- **QUOTED PASSAGE**:
02/15/2012, Flamingo Cay, Jumentoes
What a nice day. This morning we took the dinghy to the beach along with tools and supplies because Bud wanted to clean the idle jet on the carb of the outboard as the engine hasn't been idling properly. I took a picture of him all set up working under some trees on the beach. There were curly-tailed lizards all around where we were working. I took one picture of two of them on the blanket we brought for Fuzzy to lay on (Fuzzy prefers to lay in the sand) and one, which will be the picture for today, of one sitting on my shoe. The other pictures I'll put in the gallery.
I tried to get Fuzzy to walk with me while Bud was working, but Fuzzy was hot and tired after one stroll down the beach. So he went back and lay down in the shade near Bud and I went back and helped with the work. We didn't actually see any dirt in the jet, but after Bud got it all back together and we installed it on the dinghy it ran fine. That's a relief.
This afternoon we left Fuzzy on the boat and I took a walk while Bud snorkeled. I didn't get too far, I couldn't find the trail and the ironstone shore was too rough to make much progress. Bud also came back saying the edge of the cove was too shallow. So we got in the dinghy and explored a bit. I took a picture of the wrecked mailboat in the next cove. We didn't find any place to beach the dinghy to walk and snorkel again, but Bud thought the area we traveled over would be great for fishing. So I went back to keep Fuzzy company and Bud took his gear and went out fishing.
He'd been out there a while when I heard him call on the radio. He wanted to know if a Queen Trigger Fish was good eating. He forgot to switch off channel 16 so while I was looking things up the other boats in the harbor (we have a new cruiser now, the one here yesterday left, and the Bahamian fishing boat is still here) joined the conversation and said, yes they are. But in the end Bud thought it was just too beautiful to kill, so he let it go. Besides he was sure he'd catch something else. He saw more fish, three huge barracuda were following the dinghy, then he saw a whole school of huge snappers that were also swimming around him. Unfortunately they weren't interested in his frozen mullet bait. So we had flounder from the freezer for supper. That's okay, Bud had a great time.

[Excerpts from a dataset]
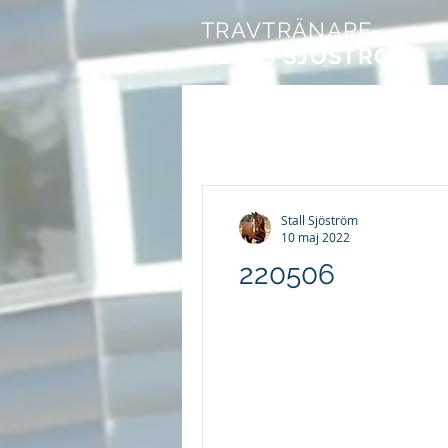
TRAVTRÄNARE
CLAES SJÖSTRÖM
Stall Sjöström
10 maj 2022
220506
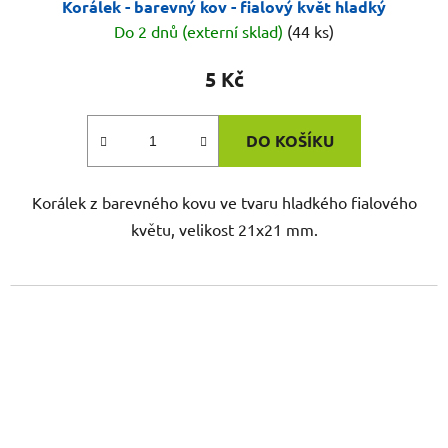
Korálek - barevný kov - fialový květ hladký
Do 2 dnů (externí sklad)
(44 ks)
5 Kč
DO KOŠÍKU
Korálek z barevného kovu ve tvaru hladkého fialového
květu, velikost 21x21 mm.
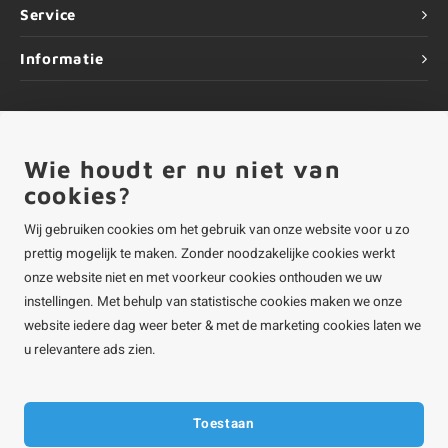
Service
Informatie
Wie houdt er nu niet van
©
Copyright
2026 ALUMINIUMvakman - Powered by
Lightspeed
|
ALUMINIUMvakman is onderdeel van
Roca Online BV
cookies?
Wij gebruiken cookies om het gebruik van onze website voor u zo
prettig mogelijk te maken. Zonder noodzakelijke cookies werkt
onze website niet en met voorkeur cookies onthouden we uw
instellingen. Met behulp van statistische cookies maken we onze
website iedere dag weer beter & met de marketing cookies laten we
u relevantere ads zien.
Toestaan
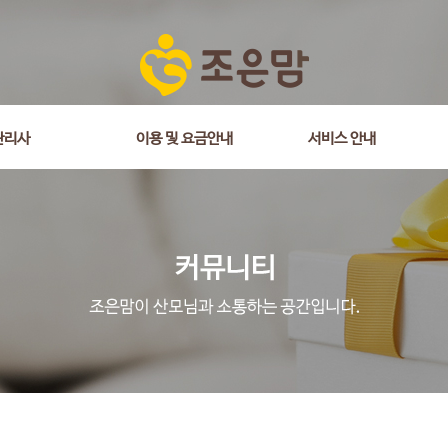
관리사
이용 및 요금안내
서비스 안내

--

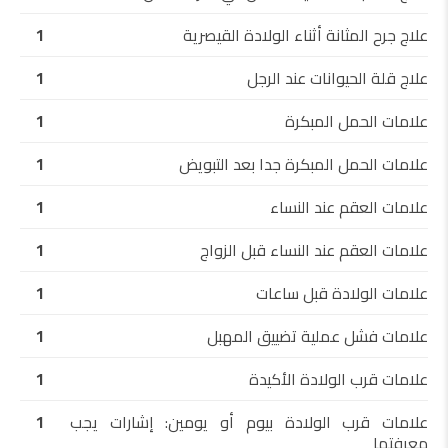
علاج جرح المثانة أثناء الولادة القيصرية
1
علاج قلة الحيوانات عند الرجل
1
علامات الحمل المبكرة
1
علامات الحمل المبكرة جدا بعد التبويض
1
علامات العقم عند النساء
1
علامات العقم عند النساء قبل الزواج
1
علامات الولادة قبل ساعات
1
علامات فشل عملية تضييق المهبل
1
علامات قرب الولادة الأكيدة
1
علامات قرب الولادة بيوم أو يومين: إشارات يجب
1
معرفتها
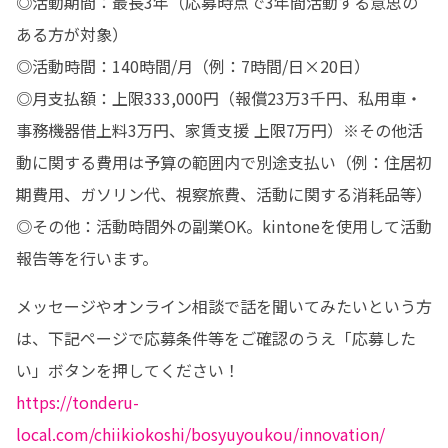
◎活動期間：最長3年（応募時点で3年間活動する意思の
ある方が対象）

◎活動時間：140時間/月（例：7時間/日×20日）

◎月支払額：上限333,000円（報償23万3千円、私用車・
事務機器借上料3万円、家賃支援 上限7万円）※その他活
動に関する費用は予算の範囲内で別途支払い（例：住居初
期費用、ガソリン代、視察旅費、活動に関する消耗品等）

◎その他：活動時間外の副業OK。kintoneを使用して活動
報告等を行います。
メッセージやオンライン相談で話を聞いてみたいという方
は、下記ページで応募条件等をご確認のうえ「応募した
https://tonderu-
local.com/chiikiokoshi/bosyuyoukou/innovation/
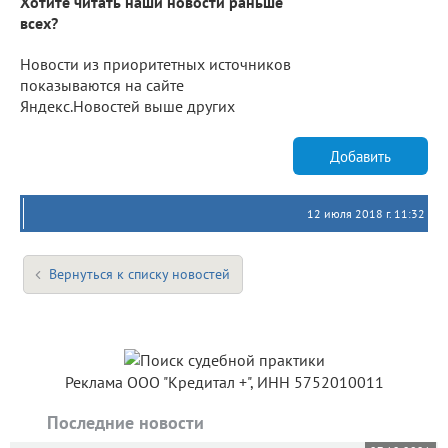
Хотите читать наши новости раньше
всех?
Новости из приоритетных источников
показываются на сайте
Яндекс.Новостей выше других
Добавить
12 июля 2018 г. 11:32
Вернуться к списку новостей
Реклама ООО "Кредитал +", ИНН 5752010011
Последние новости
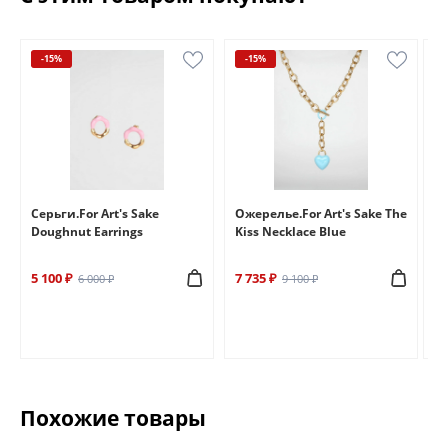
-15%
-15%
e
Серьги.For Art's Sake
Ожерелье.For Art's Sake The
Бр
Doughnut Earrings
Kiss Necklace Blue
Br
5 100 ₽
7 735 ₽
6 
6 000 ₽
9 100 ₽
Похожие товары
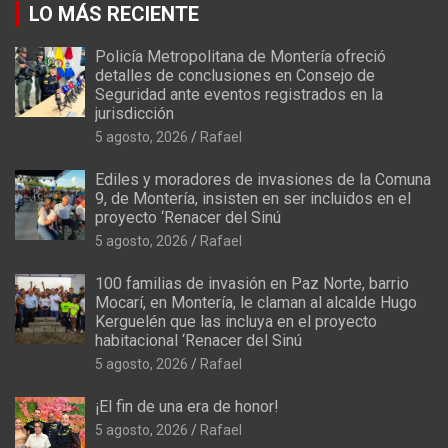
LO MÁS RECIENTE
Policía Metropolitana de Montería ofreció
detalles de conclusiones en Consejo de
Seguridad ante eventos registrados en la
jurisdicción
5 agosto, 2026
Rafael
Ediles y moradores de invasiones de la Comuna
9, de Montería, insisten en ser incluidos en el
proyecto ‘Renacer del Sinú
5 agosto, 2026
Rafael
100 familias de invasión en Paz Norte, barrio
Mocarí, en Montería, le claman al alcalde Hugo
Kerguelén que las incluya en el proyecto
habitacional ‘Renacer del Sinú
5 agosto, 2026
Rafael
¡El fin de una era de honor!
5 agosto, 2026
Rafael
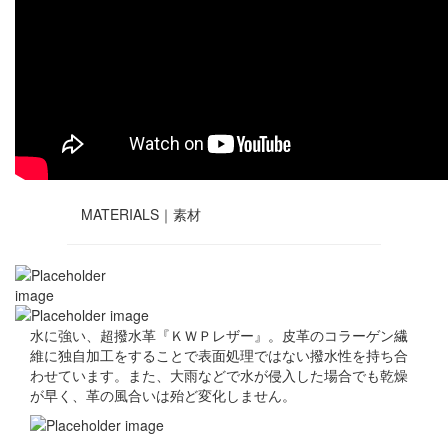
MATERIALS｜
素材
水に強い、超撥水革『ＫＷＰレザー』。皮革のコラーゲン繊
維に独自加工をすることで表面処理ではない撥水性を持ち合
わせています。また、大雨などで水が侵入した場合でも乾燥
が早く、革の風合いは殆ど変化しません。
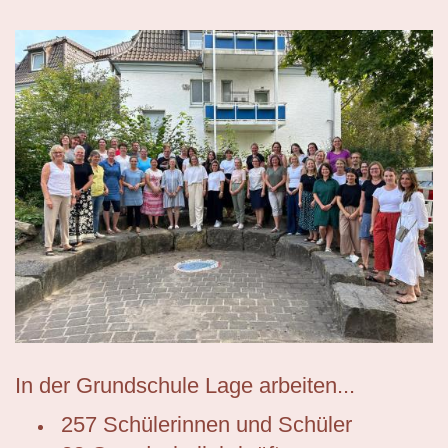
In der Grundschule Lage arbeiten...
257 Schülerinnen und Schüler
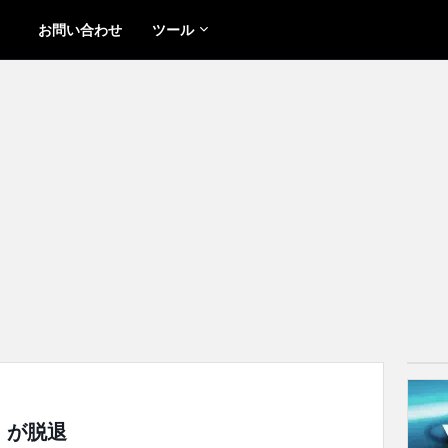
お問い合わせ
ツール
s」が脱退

==

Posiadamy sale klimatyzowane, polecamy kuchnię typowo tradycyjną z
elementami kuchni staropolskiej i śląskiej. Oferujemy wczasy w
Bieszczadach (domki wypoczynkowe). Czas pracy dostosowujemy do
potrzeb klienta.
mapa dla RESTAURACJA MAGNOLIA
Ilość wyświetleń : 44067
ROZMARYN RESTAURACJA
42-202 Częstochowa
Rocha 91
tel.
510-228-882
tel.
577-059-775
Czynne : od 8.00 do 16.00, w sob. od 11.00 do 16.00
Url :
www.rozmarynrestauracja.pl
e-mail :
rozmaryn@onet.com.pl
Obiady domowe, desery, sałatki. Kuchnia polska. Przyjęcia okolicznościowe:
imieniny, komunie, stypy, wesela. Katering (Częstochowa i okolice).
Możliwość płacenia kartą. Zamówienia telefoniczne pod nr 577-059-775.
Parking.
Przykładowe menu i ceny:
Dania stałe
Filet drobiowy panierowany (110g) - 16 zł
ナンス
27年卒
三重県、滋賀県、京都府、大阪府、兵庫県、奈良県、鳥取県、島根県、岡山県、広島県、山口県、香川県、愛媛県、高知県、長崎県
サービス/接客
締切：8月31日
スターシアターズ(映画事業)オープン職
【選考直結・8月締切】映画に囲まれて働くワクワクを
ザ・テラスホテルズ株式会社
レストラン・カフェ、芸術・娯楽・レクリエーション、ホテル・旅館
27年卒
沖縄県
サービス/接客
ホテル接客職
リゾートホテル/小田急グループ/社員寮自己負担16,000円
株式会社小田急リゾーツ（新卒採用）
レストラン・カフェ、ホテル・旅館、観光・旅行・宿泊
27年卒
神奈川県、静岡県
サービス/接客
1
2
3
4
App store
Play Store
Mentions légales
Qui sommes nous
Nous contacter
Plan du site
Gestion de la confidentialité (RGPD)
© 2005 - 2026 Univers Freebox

- **EXERCISES TO COMPLETE**:
1. From the journal entry, copy out everything from "This afternoon we" down to "went out fishing.", swapping "dinghy" for "tender".
2. In the journal entry, what did Bud end up doing with the Queen Trigger Fish?

- **SOLUTIONS**:
1.
This afternoon we left Fuzzy on the boat and I took a walk while Bud snorkeled. I didn't get too far, I couldn't find the trail and the ironstone shore was too rough to make much progress. Bud also came back saying the edge of the cove was too shallow. So we got in the tender and explored a bit. I took a picture of the wrecked mailboat in the next cove. We didn't find any place to beach the tender to walk and snorkel again, but Bud thought the area we traveled over would be great for fishing. So I went back to keep Fuzzy company and Bud took his gear and went out fishing.

2. He let it go because he thought it was too beautiful to kill.